*** Supplied passage

Pre-Schoolers (4 – 5 years)
Infants like toys that they can play “let’s pretend” games with such as dolls, action figures, puppets, play houses and toy kitchens; they like play sets with several pieces such as castles, pirate ships, garages and zoos. They like construction bricks and simple jigsaw puzzles. They are more co-ordinated than toddlers and enjoy playing actively outside with toys that they can throw, catch, push, pull or pedal.

Young children (6 – 7 years)
By this age, some boys have very definite ideas about what toys they do and don’t like to play with. They like vehicles such as cars, trucks, fire engines, diggers and helicopters. They like racing tracks, train sets and toy tool kits, and toys that they can play with actively, such as scooters. They like jointed action figures but may consider dolls to be only for girls! Girls are more flexible; they like dolls, dolls’ prams, dolls’ houses and household toys but will also play happily with so-called “boys’ toys”. Download ‘Toys For Boys & Girls’ leaflet

Older children (8+ years)

******
*** Material provided

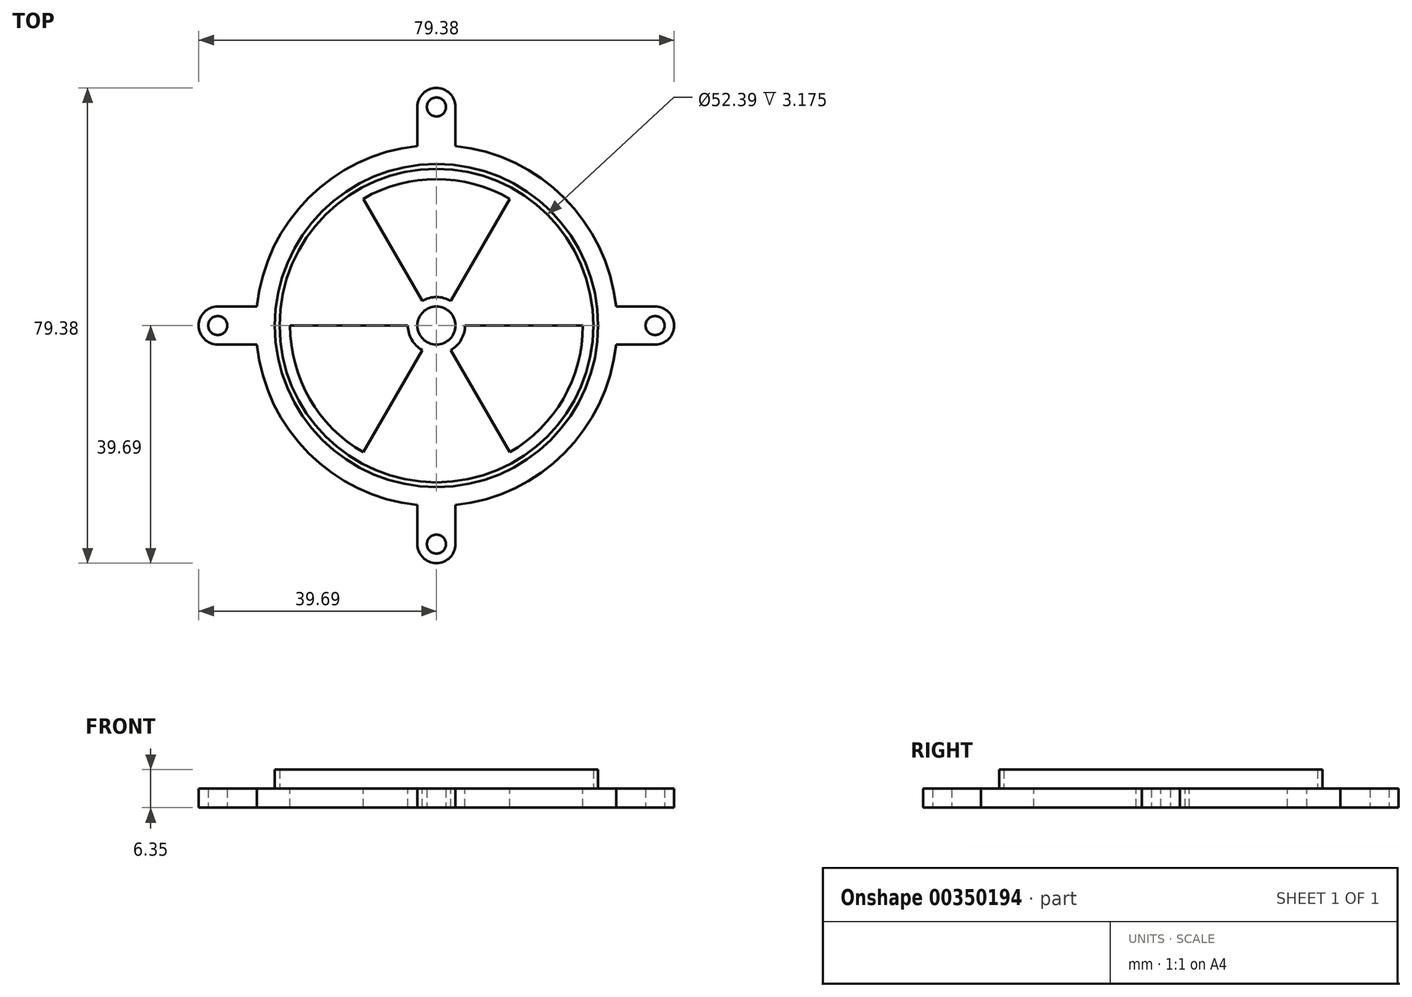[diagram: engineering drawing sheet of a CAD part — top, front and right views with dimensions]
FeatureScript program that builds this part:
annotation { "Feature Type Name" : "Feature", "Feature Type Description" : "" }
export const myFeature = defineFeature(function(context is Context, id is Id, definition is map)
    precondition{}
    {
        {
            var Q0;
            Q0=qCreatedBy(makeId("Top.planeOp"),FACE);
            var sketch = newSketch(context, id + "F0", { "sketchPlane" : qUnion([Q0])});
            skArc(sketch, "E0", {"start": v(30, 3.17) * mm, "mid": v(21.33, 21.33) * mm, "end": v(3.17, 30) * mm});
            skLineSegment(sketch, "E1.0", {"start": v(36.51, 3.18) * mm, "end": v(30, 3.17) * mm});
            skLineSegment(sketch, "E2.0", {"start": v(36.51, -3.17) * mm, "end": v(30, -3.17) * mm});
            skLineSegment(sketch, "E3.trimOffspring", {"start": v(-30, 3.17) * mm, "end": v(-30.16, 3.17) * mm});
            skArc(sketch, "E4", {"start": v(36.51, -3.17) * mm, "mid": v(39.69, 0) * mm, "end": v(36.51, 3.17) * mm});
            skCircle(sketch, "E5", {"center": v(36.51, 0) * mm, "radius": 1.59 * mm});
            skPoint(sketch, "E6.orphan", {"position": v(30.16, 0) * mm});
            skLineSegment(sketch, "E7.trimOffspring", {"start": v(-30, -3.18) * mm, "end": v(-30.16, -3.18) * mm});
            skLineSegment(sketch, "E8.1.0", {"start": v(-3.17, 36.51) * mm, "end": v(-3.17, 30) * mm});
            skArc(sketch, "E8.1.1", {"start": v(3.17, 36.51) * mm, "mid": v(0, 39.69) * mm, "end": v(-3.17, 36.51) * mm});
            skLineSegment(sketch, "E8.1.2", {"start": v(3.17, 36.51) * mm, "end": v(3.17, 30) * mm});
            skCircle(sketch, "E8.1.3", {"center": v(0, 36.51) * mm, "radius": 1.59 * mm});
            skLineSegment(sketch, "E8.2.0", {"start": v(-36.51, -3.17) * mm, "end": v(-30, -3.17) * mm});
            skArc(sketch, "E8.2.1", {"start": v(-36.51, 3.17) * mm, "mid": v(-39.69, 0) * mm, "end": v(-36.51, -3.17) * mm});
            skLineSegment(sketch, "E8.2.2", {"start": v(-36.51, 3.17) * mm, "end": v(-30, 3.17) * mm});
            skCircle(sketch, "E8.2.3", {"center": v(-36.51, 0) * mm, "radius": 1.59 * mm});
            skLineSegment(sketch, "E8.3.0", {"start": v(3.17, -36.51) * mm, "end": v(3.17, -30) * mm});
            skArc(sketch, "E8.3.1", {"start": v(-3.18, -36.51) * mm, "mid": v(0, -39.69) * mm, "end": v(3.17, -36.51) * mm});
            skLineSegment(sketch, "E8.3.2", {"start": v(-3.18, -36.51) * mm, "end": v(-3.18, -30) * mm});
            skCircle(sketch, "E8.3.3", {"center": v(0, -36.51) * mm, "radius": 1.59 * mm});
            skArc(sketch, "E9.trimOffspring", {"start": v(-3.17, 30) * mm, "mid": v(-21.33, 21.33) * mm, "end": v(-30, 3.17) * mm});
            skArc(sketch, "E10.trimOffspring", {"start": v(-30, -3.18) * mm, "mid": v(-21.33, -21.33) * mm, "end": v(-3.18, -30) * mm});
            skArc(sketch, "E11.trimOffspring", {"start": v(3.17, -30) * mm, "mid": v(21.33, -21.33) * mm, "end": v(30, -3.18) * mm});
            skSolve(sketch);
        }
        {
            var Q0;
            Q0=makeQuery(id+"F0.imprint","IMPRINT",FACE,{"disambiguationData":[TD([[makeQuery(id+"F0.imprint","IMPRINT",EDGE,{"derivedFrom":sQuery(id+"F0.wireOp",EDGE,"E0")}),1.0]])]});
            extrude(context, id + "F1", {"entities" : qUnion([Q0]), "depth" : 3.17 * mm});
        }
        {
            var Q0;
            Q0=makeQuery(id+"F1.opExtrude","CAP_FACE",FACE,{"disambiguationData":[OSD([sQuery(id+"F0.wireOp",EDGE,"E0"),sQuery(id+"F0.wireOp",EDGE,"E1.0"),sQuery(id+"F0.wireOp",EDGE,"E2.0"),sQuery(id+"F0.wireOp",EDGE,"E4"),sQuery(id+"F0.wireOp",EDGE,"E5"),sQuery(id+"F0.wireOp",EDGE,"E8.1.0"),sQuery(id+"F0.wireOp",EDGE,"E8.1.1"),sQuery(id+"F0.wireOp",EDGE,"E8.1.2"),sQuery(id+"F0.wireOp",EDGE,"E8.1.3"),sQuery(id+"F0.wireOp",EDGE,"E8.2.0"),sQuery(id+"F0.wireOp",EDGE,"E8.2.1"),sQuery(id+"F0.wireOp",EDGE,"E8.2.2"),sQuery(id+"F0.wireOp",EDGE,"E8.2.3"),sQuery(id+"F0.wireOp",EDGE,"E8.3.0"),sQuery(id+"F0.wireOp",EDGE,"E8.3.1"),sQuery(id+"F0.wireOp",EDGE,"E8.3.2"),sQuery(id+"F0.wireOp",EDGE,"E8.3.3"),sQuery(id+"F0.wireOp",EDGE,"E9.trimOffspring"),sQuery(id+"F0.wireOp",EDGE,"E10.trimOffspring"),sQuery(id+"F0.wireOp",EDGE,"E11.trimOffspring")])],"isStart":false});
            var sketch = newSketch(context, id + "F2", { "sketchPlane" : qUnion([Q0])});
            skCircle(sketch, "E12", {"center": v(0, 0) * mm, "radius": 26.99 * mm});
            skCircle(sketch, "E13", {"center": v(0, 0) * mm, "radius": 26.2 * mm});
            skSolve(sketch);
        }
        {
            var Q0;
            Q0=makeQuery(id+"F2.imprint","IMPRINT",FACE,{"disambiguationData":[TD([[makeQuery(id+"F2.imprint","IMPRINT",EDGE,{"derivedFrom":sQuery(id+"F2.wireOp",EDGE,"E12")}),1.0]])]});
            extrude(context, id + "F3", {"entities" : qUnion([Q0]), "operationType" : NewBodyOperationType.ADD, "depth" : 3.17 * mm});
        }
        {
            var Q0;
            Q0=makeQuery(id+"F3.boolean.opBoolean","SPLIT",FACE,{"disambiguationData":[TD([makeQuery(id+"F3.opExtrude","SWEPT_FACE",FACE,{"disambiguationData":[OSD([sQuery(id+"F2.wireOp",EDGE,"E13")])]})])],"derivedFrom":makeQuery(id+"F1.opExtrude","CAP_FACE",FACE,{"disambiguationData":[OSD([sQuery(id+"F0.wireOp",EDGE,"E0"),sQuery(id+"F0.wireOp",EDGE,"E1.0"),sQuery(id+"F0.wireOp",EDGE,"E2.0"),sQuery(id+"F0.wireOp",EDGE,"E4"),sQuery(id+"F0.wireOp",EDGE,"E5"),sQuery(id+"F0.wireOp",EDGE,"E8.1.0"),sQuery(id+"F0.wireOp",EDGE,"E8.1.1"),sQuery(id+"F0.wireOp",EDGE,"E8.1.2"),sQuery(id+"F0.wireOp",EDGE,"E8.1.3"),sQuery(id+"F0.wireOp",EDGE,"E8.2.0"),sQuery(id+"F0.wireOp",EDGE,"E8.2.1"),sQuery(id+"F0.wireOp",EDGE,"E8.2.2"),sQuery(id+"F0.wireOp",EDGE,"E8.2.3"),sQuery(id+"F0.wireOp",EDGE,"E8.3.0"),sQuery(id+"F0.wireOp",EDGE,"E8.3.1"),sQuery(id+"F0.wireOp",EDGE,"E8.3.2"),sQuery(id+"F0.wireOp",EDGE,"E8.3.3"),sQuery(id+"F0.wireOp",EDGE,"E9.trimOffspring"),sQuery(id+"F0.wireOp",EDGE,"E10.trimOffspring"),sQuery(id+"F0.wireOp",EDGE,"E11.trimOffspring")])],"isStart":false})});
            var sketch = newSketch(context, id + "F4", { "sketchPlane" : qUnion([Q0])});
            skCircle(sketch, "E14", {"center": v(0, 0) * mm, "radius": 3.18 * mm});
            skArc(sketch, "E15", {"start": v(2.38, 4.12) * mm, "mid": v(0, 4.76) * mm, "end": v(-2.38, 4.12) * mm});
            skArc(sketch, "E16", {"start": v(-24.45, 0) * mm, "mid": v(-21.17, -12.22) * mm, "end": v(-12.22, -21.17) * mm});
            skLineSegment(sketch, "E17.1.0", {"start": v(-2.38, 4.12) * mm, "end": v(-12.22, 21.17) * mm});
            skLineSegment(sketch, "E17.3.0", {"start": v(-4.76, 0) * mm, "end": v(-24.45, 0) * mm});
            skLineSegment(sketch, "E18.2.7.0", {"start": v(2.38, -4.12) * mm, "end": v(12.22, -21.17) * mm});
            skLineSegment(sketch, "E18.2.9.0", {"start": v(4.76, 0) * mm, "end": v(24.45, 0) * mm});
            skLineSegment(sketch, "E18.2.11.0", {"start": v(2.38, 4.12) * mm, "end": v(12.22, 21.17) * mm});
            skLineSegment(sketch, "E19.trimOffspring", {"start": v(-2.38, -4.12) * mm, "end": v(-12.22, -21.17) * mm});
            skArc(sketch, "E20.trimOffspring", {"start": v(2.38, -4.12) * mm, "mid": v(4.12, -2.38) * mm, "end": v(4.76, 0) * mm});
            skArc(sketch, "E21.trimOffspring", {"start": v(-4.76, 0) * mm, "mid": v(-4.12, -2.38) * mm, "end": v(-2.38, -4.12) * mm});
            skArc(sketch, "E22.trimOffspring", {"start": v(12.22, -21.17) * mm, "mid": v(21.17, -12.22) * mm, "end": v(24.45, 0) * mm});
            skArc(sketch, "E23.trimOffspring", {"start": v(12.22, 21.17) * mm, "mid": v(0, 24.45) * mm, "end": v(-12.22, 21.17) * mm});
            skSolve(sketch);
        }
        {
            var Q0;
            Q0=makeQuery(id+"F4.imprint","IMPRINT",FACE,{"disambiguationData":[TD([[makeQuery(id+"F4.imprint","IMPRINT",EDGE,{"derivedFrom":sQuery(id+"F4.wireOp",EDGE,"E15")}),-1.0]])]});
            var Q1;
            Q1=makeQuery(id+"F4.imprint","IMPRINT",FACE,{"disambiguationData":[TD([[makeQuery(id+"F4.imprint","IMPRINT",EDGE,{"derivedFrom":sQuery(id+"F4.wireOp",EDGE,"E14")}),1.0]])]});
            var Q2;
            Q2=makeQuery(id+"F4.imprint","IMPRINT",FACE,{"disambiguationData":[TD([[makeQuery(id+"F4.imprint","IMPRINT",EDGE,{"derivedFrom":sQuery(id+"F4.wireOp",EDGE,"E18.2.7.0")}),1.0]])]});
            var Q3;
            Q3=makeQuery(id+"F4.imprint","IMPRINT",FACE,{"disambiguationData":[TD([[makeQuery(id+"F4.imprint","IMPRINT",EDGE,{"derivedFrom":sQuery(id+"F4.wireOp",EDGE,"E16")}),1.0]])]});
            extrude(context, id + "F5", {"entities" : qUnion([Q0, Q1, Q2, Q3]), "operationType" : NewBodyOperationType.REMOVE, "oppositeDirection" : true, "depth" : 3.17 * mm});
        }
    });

******

What to work on: Could you write out the toy passage between "Pre-Schoolers (4 –" and "(6 – 7 years)", inclusive? The entries come from a source separate from the toy passage.

The result:
Pre-Schoolers (4 – 5 years)
Infants like toys that they can play “let’s pretend” games with such as dolls, action figures, puppets, play houses and toy kitchens; they like play sets with several pieces such as castles, pirate ships, garages and zoos. They like construction bricks and simple jigsaw puzzles. They are more co-ordinated than toddlers and enjoy playing actively outside with toys that they can throw, catch, push, pull or pedal.

Young children (6 – 7 years)